На похоронах Карен, ни слова не говоря, села рядом со мной и взяла меня за руку. Будто она прекрасно понимала, что я в ту минуту переживал. Я тоже сжал ее руку, крепко. Рука ее была невероятно мягкой и теплой. И хотя это пожатие не смягчило моего чувства вины, я вдруг ощутил, что, держа эту руку в своей, смогу в жизни преодолеть многое. С тех пор я эту руку так и не выпускал.
В пятницу к нам в больницу заявился представитель комиссии здравоохранения штата. Его работа состоит в том, чтобы время от времени проверять состояние нашего здания, работу водопровода и канализации, а также содержатся ли пациенты в чистоте, хорошо ли они накормлены и т. д.

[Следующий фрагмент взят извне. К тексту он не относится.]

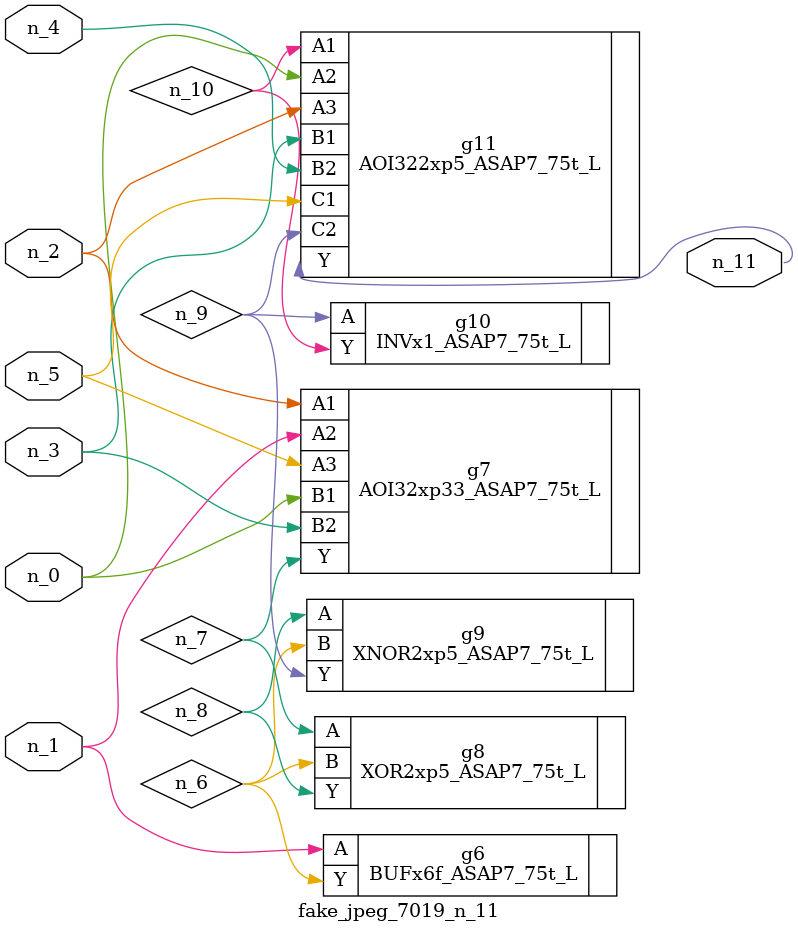
<source format=v>
module fake_jpeg_7019_n_11 (n_3, n_2, n_1, n_0, n_4, n_5, n_11);

input n_3;
input n_2;
input n_1;
input n_0;
input n_4;
input n_5;

output n_11;

wire n_10;
wire n_8;
wire n_9;
wire n_6;
wire n_7;

BUFx6f_ASAP7_75t_L g6 ( 
.A(n_1),
.Y(n_6)
);

AOI32xp33_ASAP7_75t_L g7 ( 
.A1(n_2),
.A2(n_1),
.A3(n_5),
.B1(n_0),
.B2(n_3),
.Y(n_7)
);

XOR2xp5_ASAP7_75t_L g8 ( 
.A(n_7),
.B(n_6),
.Y(n_8)
);

XNOR2xp5_ASAP7_75t_L g9 ( 
.A(n_8),
.B(n_6),
.Y(n_9)
);

INVx1_ASAP7_75t_L g10 ( 
.A(n_9),
.Y(n_10)
);

AOI322xp5_ASAP7_75t_L g11 ( 
.A1(n_10),
.A2(n_0),
.A3(n_2),
.B1(n_3),
.B2(n_4),
.C1(n_5),
.C2(n_9),
.Y(n_11)
);


endmodule
</source>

И хотя он бывает у нас постоянно, мы всякий раз устраиваем ему полный обход: кухня, столовая, прачечная, бойлерная, магазинчик подарков, комната отдыха и физкультуры, комната тишины, медицинские кабинеты и, наконец, палаты.
Так вот, в комнате отдыха, за карточным столом, вместе с моими двумя другими пациентами мы застаем прота. Мне показалось это довольно странным, так как один из них – я назову его Эрни – почти всегда сидит один или тихонько разговаривает с Расселом, нашим неофициальным священником. А другой, Хауи, обычно слишком занят, чтобы вообще хоть с кем-нибудь разговаривать (синдром белого кролика). Оба они – и Эрни, и Хауи – соседи по палате и в нашей больнице уже долгие годы; у каждого из них случай не из легких.

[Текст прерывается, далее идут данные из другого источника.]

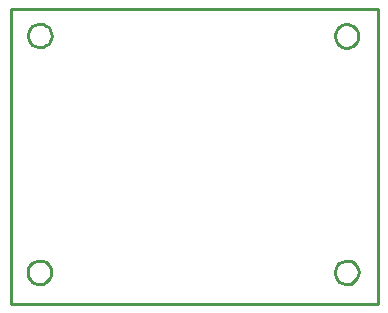
<source format=gko>
%FSTAX23Y23*%
%MOIN*%
%SFA1B1*%

%IPPOS*%
%ADD11C,0.010000*%
%LNsrt-wren-25-22-v103-1*%
%LPD*%
G54D11*
X00136Y00895D02*
X00135Y00905D01*
X00131Y00914*
X00126Y00922*
X00118Y00928*
X00109Y00933*
X00099Y00934*
X0009Y00934*
X0008Y00931*
X00072Y00926*
X00065Y00918*
X0006Y0091*
X00058Y009*
Y0089*
X0006Y00881*
X00065Y00872*
X00072Y00865*
X0008Y0086*
X0009Y00857*
X00099Y00856*
X00109Y00858*
X00118Y00862*
X00126Y00868*
X00131Y00876*
X00135Y00885*
X00136Y00895*
X00135Y00106D02*
X00134Y00116D01*
X0013Y00125*
X00125Y00133*
X00117Y00139*
X00108Y00143*
X00098Y00145*
X00089Y00144*
X00079Y00141*
X00071Y00136*
X00064Y00129*
X00059Y0012*
X00057Y00111*
Y00101*
X00059Y00091*
X00064Y00083*
X00071Y00075*
X00079Y0007*
X00089Y00067*
X00098Y00067*
X00108Y00068*
X00117Y00073*
X00125Y00079*
X0013Y00087*
X00134Y00096*
X00135Y00106*
X0116D02*
X01159Y00116D01*
X01155Y00125*
X01149Y00133*
X01142Y00139*
X01133Y00143*
X01123Y00145*
X01113Y00144*
X01104Y00141*
X01095Y00136*
X01089Y00129*
X01084Y0012*
X01082Y00111*
Y00101*
X01084Y00091*
X01089Y00083*
X01095Y00075*
X01104Y0007*
X01113Y00067*
X01123Y00067*
X01133Y00068*
X01142Y00073*
X01149Y00079*
X01155Y00087*
X01159Y00096*
X0116Y00106*
X01159Y00894D02*
X01158Y00904D01*
X01155Y00913*
X01149Y00921*
X01141Y00927*
X01132Y00931*
X01123Y00933*
X01113Y00932*
X01103Y00929*
X01095Y00924*
X01088Y00917*
X01083Y00908*
X01081Y00899*
Y00889*
X01083Y00879*
X01088Y00871*
X01095Y00863*
X01103Y00858*
X01113Y00855*
X01123Y00854*
X01132Y00856*
X01141Y00861*
X01149Y00867*
X01155Y00875*
X01158Y00884*
X01159Y00894*
X0Y0D02*
Y00984D01*
Y0D02*
X01223D01*
Y00984*
X0D02*
X01223D01*
M02*
</source>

Эрни, как и многие другие люди, боится смерти. Но в отличие от большинства из нас, он не способен думать ни о чем другом, кроме смерти. Он регулярно проверяет свой пульс и температуру. Он настоял на том, чтобы носить хирургическую маску и резиновые перчатки не снимая. Он не расстается со стетоскопом и термометром, несколько раз в день принимает душ и каждый раз после этого требует чистую одежду, отказываясь от той, на которой замечает хоть малейшее пятнышко. И нам приходится с этим мириться, иначе он вообще ходил бы нагишом.
Принятие пищи для Эрни представляет серьезную проблему по нескольким причинам. Во-первых, из страха пищевого отравления он ест только тщательно сваренное и поданное обжигающе горячим. Во-вторых, он ест только то, что порезано на микроскопические кусочки, чтобы ни в коем случае не поперхнуться и не умереть от слишком большого куска. И наконец, есть еще и проблема: Эрни не признает ни консервов, ни пищевых добавок. Он не ест ни мяса, ни птицы и даже на свежие фрукты и овощи смотрит с подозрением.
В этом, конечно, нет ничего необычного, В каждой психиатрической больнице есть такой «Эрни», а то и два. Но наш Эрни отличается от других тем, что его попытки защититься от внешнего мира несколько превосходят те, что обычно наблюдаются у некрофобов[5]. Его, например, невозможно уговорить выйти на улицу, так как он боится космических лучей и бомбардировки метеоритами, а также отравления находящимися в воздухе химическими веществами, нападения насекомых и птиц, заражения порожденными пылью организмами и многого другого.